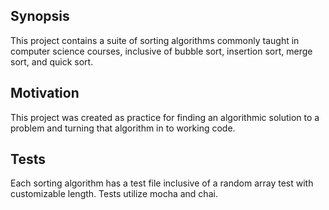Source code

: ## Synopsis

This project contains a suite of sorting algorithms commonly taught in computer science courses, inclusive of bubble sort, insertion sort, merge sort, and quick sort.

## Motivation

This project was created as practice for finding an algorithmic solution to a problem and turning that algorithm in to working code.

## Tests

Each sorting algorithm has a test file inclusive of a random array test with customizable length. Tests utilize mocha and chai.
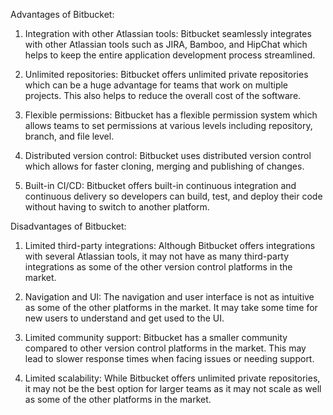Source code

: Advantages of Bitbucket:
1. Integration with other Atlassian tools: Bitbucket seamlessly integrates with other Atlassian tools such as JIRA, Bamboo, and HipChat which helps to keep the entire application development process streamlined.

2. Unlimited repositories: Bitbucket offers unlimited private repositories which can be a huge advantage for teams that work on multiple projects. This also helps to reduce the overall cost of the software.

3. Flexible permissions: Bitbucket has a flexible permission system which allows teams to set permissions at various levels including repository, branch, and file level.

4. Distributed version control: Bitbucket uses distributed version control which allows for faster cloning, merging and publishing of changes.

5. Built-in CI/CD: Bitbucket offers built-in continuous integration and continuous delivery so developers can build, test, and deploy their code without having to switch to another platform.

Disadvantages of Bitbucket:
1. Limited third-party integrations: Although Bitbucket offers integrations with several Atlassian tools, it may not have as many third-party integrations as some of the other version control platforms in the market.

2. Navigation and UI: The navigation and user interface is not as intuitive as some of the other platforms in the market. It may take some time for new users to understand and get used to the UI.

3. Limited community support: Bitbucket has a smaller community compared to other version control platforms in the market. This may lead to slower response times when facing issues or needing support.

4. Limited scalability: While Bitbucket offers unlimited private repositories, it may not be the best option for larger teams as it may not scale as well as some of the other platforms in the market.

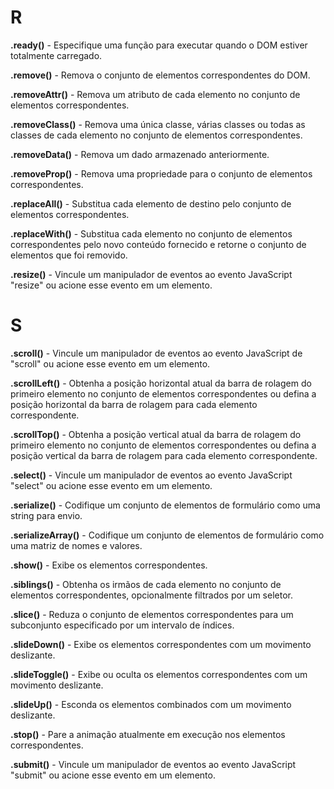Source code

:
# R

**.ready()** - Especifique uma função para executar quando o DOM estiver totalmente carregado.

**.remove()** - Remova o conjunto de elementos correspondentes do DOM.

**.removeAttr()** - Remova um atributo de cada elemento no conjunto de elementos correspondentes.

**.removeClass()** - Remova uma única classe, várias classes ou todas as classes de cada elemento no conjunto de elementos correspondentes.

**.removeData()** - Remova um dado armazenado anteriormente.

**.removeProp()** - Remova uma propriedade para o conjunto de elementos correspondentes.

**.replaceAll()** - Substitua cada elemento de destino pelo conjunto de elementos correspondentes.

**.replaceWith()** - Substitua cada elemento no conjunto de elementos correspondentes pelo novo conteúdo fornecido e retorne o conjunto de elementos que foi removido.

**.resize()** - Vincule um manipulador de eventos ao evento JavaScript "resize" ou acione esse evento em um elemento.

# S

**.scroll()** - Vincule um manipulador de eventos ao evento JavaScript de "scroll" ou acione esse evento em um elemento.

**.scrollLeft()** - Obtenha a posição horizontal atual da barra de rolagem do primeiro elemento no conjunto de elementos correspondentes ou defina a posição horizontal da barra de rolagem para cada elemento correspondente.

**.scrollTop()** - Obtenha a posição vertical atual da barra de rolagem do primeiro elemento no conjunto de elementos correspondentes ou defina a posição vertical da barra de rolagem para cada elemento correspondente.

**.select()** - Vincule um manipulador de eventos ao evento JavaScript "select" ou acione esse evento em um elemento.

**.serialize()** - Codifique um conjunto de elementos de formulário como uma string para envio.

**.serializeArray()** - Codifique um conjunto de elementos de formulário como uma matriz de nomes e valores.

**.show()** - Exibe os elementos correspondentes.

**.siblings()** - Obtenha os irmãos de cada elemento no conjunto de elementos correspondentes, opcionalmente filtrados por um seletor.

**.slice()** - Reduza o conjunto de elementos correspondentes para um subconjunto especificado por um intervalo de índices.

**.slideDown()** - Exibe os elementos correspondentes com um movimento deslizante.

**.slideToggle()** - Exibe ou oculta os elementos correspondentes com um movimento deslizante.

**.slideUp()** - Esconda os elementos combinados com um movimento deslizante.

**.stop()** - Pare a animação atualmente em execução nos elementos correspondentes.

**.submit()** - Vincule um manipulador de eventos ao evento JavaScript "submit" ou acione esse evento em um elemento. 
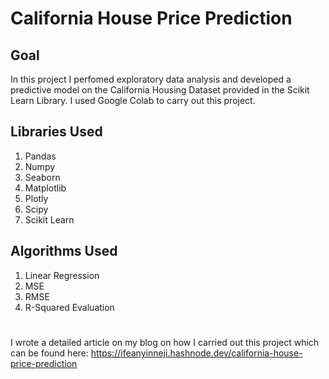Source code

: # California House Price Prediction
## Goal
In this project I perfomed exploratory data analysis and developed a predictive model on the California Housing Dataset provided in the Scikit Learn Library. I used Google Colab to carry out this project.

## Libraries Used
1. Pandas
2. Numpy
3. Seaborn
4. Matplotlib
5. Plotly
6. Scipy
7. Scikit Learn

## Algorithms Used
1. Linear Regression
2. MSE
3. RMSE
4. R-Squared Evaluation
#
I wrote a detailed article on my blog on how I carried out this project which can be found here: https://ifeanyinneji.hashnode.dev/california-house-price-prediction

____

**Exercise goal**
Would you please output each record exactly, leaving the images out?

**Answer**
Source code

: ## Synopsis

This project contains a suite of sorting algorithms commonly taught in computer science courses, inclusive of bubble sort, insertion sort, merge sort, and quick sort.

## Motivation

This project was created as practice for finding an algorithmic solution to a problem and turning that algorithm in to working code.

## Tests

Each sorting algorithm has a test file inclusive of a random array test with customizable length. Tests utilize mocha and chai.
Source code

: Advantages of Bitbucket:
1. Integration with other Atlassian tools: Bitbucket seamlessly integrates with other Atlassian tools such as JIRA, Bamboo, and HipChat which helps to keep the entire application development process streamlined.

2. Unlimited repositories: Bitbucket offers unlimited private repositories which can be a huge advantage for teams that work on multiple projects. This also helps to reduce the overall cost of the software.

3. Flexible permissions: Bitbucket has a flexible permission system which allows teams to set permissions at various levels including repository, branch, and file level.

4. Distributed version control: Bitbucket uses distributed version control which allows for faster cloning, merging and publishing of changes.

5. Built-in CI/CD: Bitbucket offers built-in continuous integration and continuous delivery so developers can build, test, and deploy their code without having to switch to another platform.

Disadvantages of Bitbucket:
1. Limited third-party integrations: Although Bitbucket offers integrations with several Atlassian tools, it may not have as many third-party integrations as some of the other version control platforms in the market.

2. Navigation and UI: The navigation and user interface is not as intuitive as some of the other platforms in the market. It may take some time for new users to understand and get used to the UI.

3. Limited community support: Bitbucket has a smaller community compared to other version control platforms in the market. This may lead to slower response times when facing issues or needing support.

4. Limited scalability: While Bitbucket offers unlimited private repositories, it may not be the best option for larger teams as it may not scale as well as some of the other platforms in the market.

Source code

:
# R

**.ready()** - Especifique uma função para executar quando o DOM estiver totalmente carregado.

**.remove()** - Remova o conjunto de elementos correspondentes do DOM.

**.removeAttr()** - Remova um atributo de cada elemento no conjunto de elementos correspondentes.

**.removeClass()** - Remova uma única classe, várias classes ou todas as classes de cada elemento no conjunto de elementos correspondentes.

**.removeData()** - Remova um dado armazenado anteriormente.

**.removeProp()** - Remova uma propriedade para o conjunto de elementos correspondentes.

**.replaceAll()** - Substitua cada elemento de destino pelo conjunto de elementos correspondentes.

**.replaceWith()** - Substitua cada elemento no conjunto de elementos correspondentes pelo novo conteúdo fornecido e retorne o conjunto de elementos que foi removido.

**.resize()** - Vincule um manipulador de eventos ao evento JavaScript "resize" ou acione esse evento em um elemento.

# S

**.scroll()** - Vincule um manipulador de eventos ao evento JavaScript de "scroll" ou acione esse evento em um elemento.

**.scrollLeft()** - Obtenha a posição horizontal atual da barra de rolagem do primeiro elemento no conjunto de elementos correspondentes ou defina a posição horizontal da barra de rolagem para cada elemento correspondente.

**.scrollTop()** - Obtenha a posição vertical atual da barra de rolagem do primeiro elemento no conjunto de elementos correspondentes ou defina a posição vertical da barra de rolagem para cada elemento correspondente.

**.select()** - Vincule um manipulador de eventos ao evento JavaScript "select" ou acione esse evento em um elemento.

**.serialize()** - Codifique um conjunto de elementos de formulário como uma string para envio.

**.serializeArray()** - Codifique um conjunto de elementos de formulário como uma matriz de nomes e valores.

**.show()** - Exibe os elementos correspondentes.

**.siblings()** - Obtenha os irmãos de cada elemento no conjunto de elementos correspondentes, opcionalmente filtrados por um seletor.

**.slice()** - Reduza o conjunto de elementos correspondentes para um subconjunto especificado por um intervalo de índices.

**.slideDown()** - Exibe os elementos correspondentes com um movimento deslizante.

**.slideToggle()** - Exibe ou oculta os elementos correspondentes com um movimento deslizante.

**.slideUp()** - Esconda os elementos combinados com um movimento deslizante.

**.stop()** - Pare a animação atualmente em execução nos elementos correspondentes.

**.submit()** - Vincule um manipulador de eventos ao evento JavaScript "submit" ou acione esse evento em um elemento. 
Source code

: # California House Price Prediction
## Goal
In this project I perfomed exploratory data analysis and developed a predictive model on the California Housing Dataset provided in the Scikit Learn Library. I used Google Colab to carry out this project.

## Libraries Used
1. Pandas
2. Numpy
3. Seaborn
4. Matplotlib
5. Plotly
6. Scipy
7. Scikit Learn

## Algorithms Used
1. Linear Regression
2. MSE
3. RMSE
4. R-Squared Evaluation
#
I wrote a detailed article on my blog on how I carried out this project which can be found here: https://ifeanyinneji.hashnode.dev/california-house-price-prediction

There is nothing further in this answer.